To lose weight, you need to be in a calorie deficit. (If you’ve not come across that term before it’s just a fancy way of saying burning more calories than you consume).
The idea being, the bigger your calorie deficit, the quicker you will lose weight.
Bit it’s not as simple as that.
Food is not just a pile of calories on a plate. We eat to maintain our energy levels, to access nutrients that support bodily functions, and sometimes (shock, horror) for pleasure. It is therefore important to consume enough of what we need to live and feel well.
In this post, we are going to look at the dangers of extreme calorie-cutting, as well as the safe limits of dieting.
Dangers of extreme calorie-cutting
As a general rule, the female body needs a minimum of 1200 calories in order for it to survive and the male body needs a minimum of 1500 calories.
If a person eats less than this, then their body will go into ‘starvation mode’ and will begin to shut down non-essential functions.
In the short term here’s what this will do:
- Low energy levels
- Brain fog
- Slowed digestion
- Stomach aches
- Difficulties sleeping
Over the long term, it can lead to fertility problems, brittle nails, thinning hair, mental health problems, and disruptions to heart function.
In addition to this, nutritional deficiencies are commonly seen in very-low-calorie diets because people struggle to get their daily macro-and micronutrient needs in under 1200/1500 calories.
For example, fat is necessary for hormone production, protein for muscle maintenance and growth, carbohydrates for brain function and energy levels, fibre for gut health, magnesium and potassium for heart function, calcium for healthy bones, iron for red blood cell production and energy levels…the list goes on!
The role of supplements in reducing calories
Some people think that they can avoid the problems listed above by taking supplements. However, proper nutrition it is not as simple as taking a pill. When we eat a balanced meal, we consume a range of different macro-and micronutrients.
This aids digestion and absorption because certain ones rely on the presence of others for the body to be able to metabolise them.
For example, the body needs vitamin B12 to be able to absorb iron. Similarly, it needs vitamin D to be able to absorb calcium. So, when supplementing, you need to be aware of any complementary nutrients that the body will need to absorb the one you are taking. In addition to this, vitamins are either fat-soluble or water-soluble.
When consumed through food this is not an issue because the vitamins will be in foods that contain fat or water, but when supplemented extra attention is needed to ensure that the vitamins are absorbable. Otherwise, they will just pass through the body.
Extreme calorie-cutting and mental health
As already mentioned, extreme calorie cutting can negatively affect a person’s mood and, over time, lead to mental health problems. In addition to anxiety and depression, which may manifest as a result of the body being deprived of energy and nutritional deficiencies, extreme calorie cutting can lead to an unhealthy relationship with food and the development of an eating disorder.
Eating disorders are often only thought about in relation to extreme thinness, but the truth is that anyone – of any size – can develop a disordered relationship with food. The following are all examples of a disordered relationship with food:
- Having ‘safe’ and ‘unsafe’ foods
- Rigidly sticking to a calorie target and ignoring physical cues to eat more
- Being unable to break from a calorie target e.g. taking an evening off dieting to enjoy a meal out
- Feeling upset or panicked at the thought of going over on calories
- Not eating food if there is no available information on its caloric content
If you recognise any of these signs in yourself, it may be a good idea to have a word with your doctor or, at the very least, to switch to maintenance calories for a few weeks to break from such a rigid mindset.

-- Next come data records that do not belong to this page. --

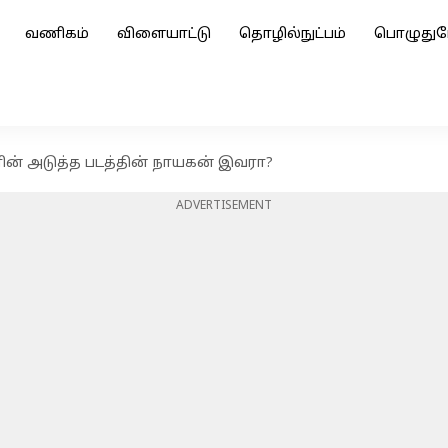
வணிகம்
விளையாட்டு
தொழில்நுட்பம்
பொழுதுப
ின் அடுத்த படத்தின் நாயகன் இவரா?
ADVERTISEMENT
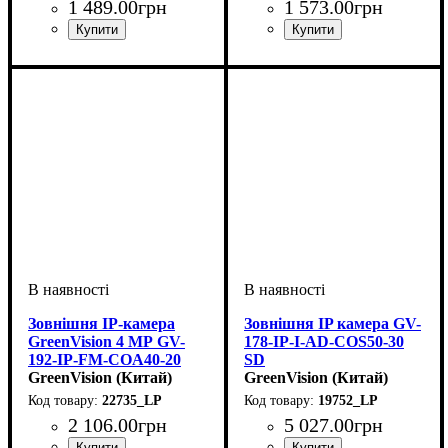
1 489
.
00
грн
1 573
.
00
грн
Зовнішня IP-камера
Зовнішня IP камера GV-
GreenVision 4 МР GV-
178-IP-I-AD-COS50-30
192-IP-FM-COA40-20
SD
POE SD (Lite)
GreenVision (Китай)
GreenVision (Китай)
22735_LP
19752_LP
2 106
.
00
грн
5 027
.
00
грн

The secret to safely cutting calories
So we’ve covered the basics of calorie cutting and why it’s not exactly the best idea. So how can you safely cut calories, stay healthy and have a positive impact on your physique?
How many calories can I cut safely?
The safest way to cut calories is not to aim for the minimum number you need to stay alive, it is to cut around 500 calories from your daily expenditure. For a moderately active woman and man, this will be around 1500 and 2000 calories. Through attention to your diet, this should be enough to ensure that you get all your nutrition from food.
It is also easier to supplement your diet at these levels because you will be eating more fats. Remember, you do not need to take a supplement every day. Perhaps you have a steak for dinner one evening, then take an iron supplement with your salmon dinner the next.
Eating this way will be more sustainable than depriving yourself. Extreme low-calorie diets are known for causing binge eating episodes and weight gain in the long run. If you cut 500 calories a day, you should lose a pound a week.
This may not seem like a lot, but over the course of a few months it will soon add up. Most importantly, however, this type of steady weight loss will be manageable and will protect your physical and mental health.